Manish Tewari, Union Minister for Information & Broadcast spoke to CNBC-TV18 regarding his opinion on digitisation and how it is bringing sweeping changes in the television industry. Is digitisation really transforming the television landscape or is it just a source to infuse more money into the system? Tewari clarifies the doubts and shares his opinion on the same.

Below is a verbatim transcript of Manish Tewari's interview on CNBC-TV18

Q: You have 14 months before the end of the United Progressive Alliance-2 (UPA) government and have very little time as Information & Broadcasting Minister, what is first on your list of priorities given that time is short?

A: There is no real rocket science when it comes to figuring out what your priorities would be in the last fourteen months of the second term of the UPA government. That would be to get the good work which has been done over the past nine years to the people. So, that would remain the overriding priority over the next 14 months and that is why we have been trying to put in place both policies and programmes, which can effectively disseminate and communicate the UPA's message to the people.

Q: We have seen sweeping changes in television, how would you prioritize in those areas in terms of the different industries that the ministry of information and broadcasting is an umbrella for?

A: If you stack them in some picking order, they would stack horizontally rather than vertically. This is because each of them is equally important. We have gone through a digitisation process in the four metros. In has been successful in Delhi, Mumbai and Kolkata, of course there have been teething issues. In Chennai, we have run into some legal hurdles but as we go into phase-2, we will learn from the experiences of phase-1.

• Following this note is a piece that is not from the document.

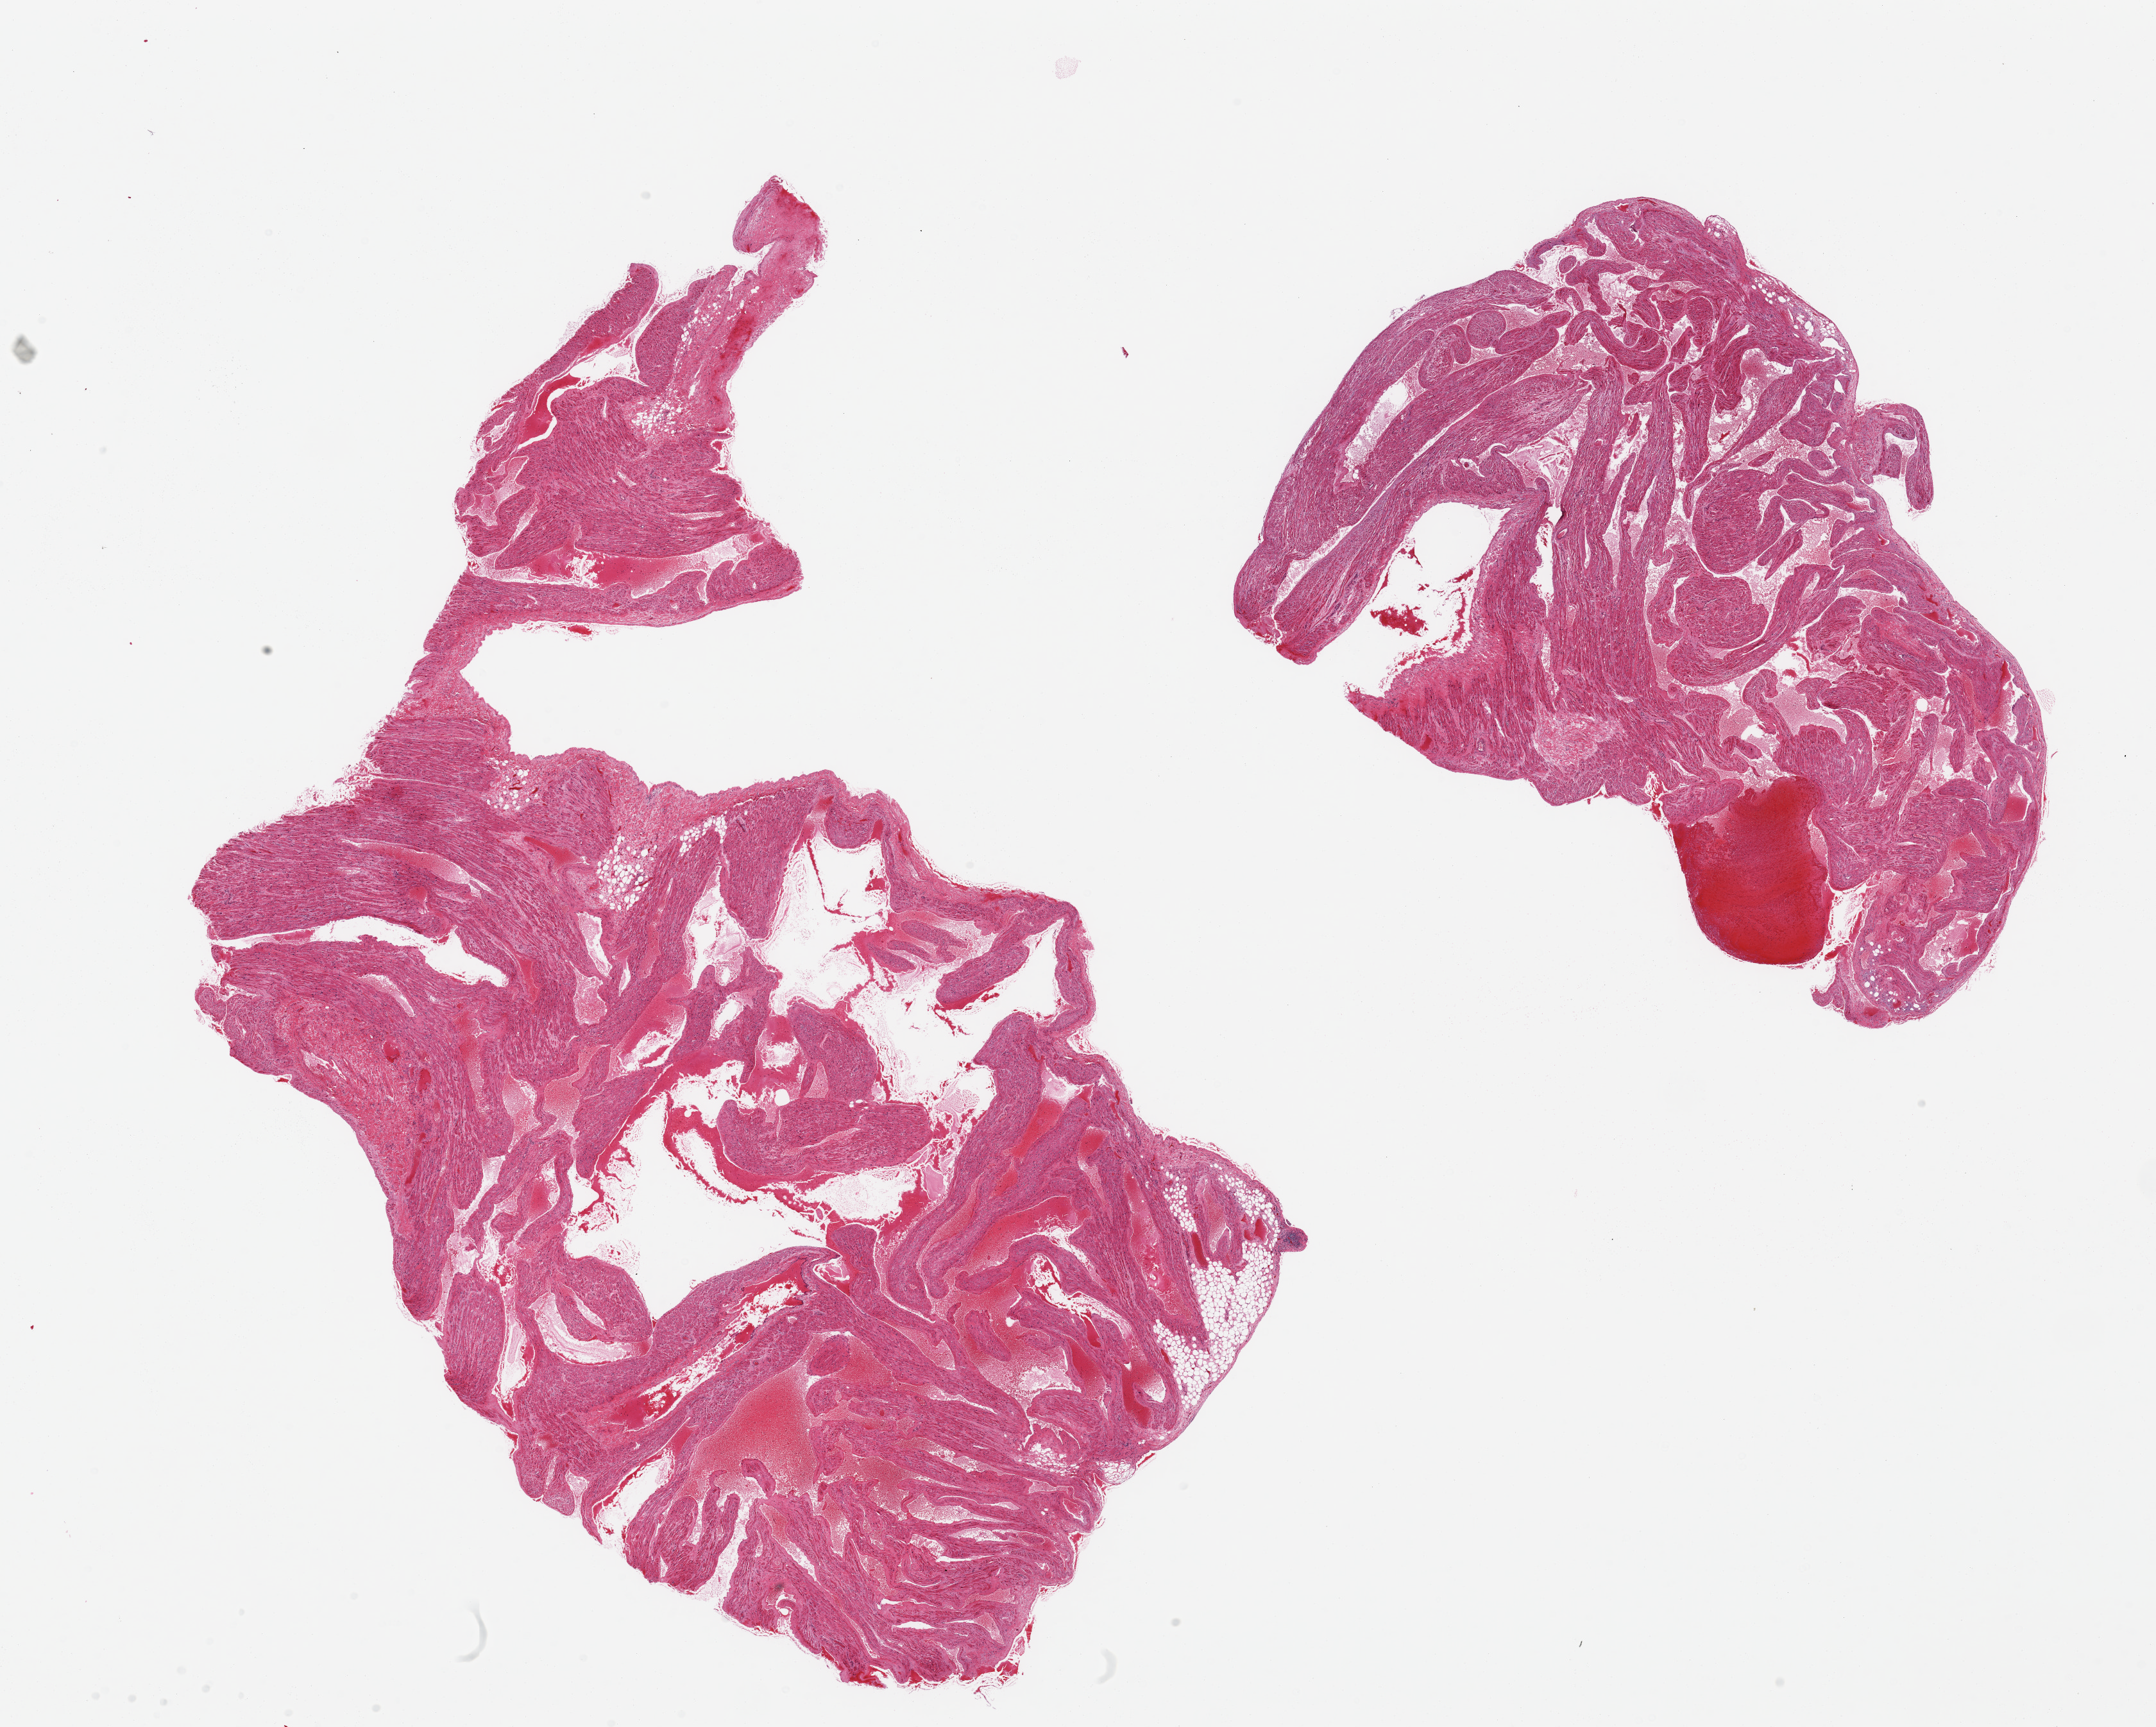
Digitized hematoxylin and eosin (H&E)-stained section, low-resolution overview of the scanned area, about 26.6 x 21.3 mm (slide scanned at 20x); PAXgene-fixed paraffin-embedded (PFPE) section; target tissue: auricular appendage; donor tissue sample. Donor sex: male.
• reviewer comment on this tissue sample: 2 pieces, no abnormalities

We would try and take everybody along. That includes the last mile operators because one of the greatest criticisms when I took over, it was only 2 days before the deadline for phase-1 was suppose to expire. It has always been my principal that you stay the course and you do not change policy or you do not make a U-turn because your predecessor has done a particular thing in a particular way. So, we have stayed the course, learnt from that experience, the overriding lesson is that first of all, this should have been essentially a commercial and a social contract between the various stakeholders in this sector.

Q: Are you saying that didn’t happen effectively because the first deadline was mid-2012 and then it got deferred to November 1?

A: Yes, I know but that got deferred essentially because telecom regulatory authority of India (TRAI) did not put in place a regulatory architecture, which would have then facilitated all the commercial interconnected agreements to be in place for the rollout of the first phase. So that delay was for different reasons altogether.

There has to be a social and a commercial contract between all the stakeholders, it is another matter that government has taken upon itself to drive this process through a statutory remit but eventually not withstanding that statutory remit. The last mile operators who are somehow feeling shortchanged in this entire process, and I have been getting representations from all across the board.

It is important to bring that little man who is equally a part of the industry on board to see that everybody in this sweeping paradigm change, which has been attempted, comes out happier. I do not think it will help the process, if the largest bulk of people in this full chain feel that they are being robbed off their livelihood or their employment opportunities are being whittled down. Some of that could be legitimate, some of that could be exaggerated. But it is important that industry also makes an attempt to bring them on board so that we can have a seamless transition.